Exercise objective ::
Give the data again exactly as written, without any of its pictures.

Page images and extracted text
=== Begin Enclosure ===

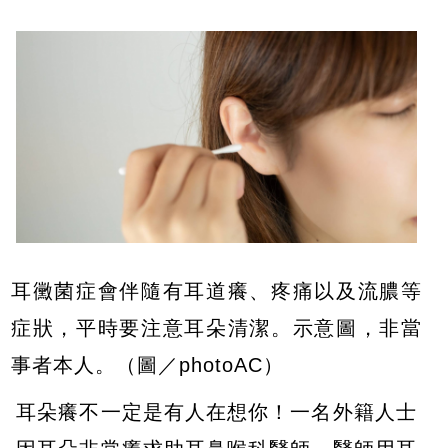
耳黴菌症會伴隨有耳道癢、疼痛以及流膿等
症狀，平時要注意耳朵清潔。示意圖，非當
事者本人。（圖／photoAC）
耳朵癢不一定是有人在想你！一名外籍人士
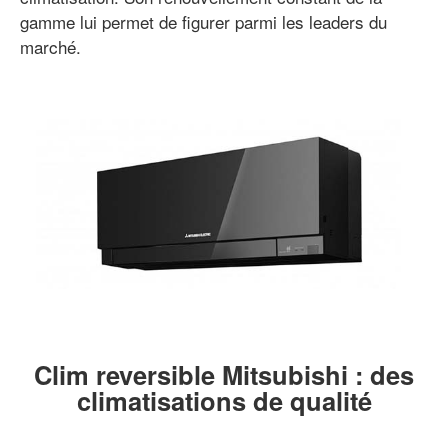
gamme lui permet de figurer parmi les leaders du
marché.
Clim reversible Mitsubishi : des
climatisations de qualité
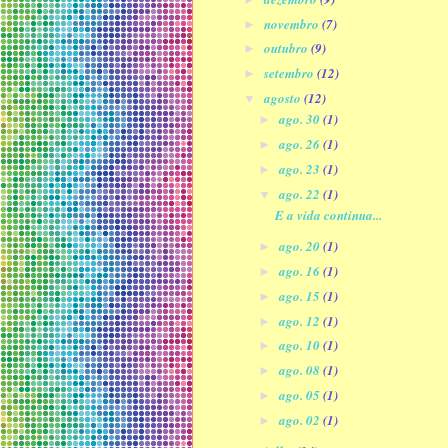
novembro
(7)
►
outubro
(9)
►
setembro
(12)
►
agosto
(12)
▼
ago. 30
(1)
►
ago. 26
(1)
►
ago. 23
(1)
►
ago. 22
(1)
▼
E a vida continua...
ago. 20
(1)
►
ago. 16
(1)
►
ago. 15
(1)
►
ago. 12
(1)
►
ago. 10
(1)
►
ago. 08
(1)
►
ago. 05
(1)
►
ago. 02
(1)
►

=== End Enclosure ===

Result of the task ::
耳黴菌症會伴隨有耳道癢、疼痛以及流膿等
症狀，平時要注意耳朵清潔。示意圖，非當
事者本人。（圖／photoAC）
耳朵癢不一定是有人在想你！一名外籍人士
gamme lui permet de figurer parmi les leaders du
marché.
Clim reversible Mitsubishi : des
climatisations de qualité
novembro
(7)
►
outubro
(9)
►
setembro
(12)
►
agosto
(12)
▼
ago. 30
(1)
►
ago. 26
(1)
►
ago. 23
(1)
►
ago. 22
(1)
▼
E a vida continua...
ago. 20
(1)
►
ago. 16
(1)
►
ago. 15
(1)
►
ago. 12
(1)
►
ago. 10
(1)
►
ago. 08
(1)
►
ago. 05
(1)
►
ago. 02
(1)
►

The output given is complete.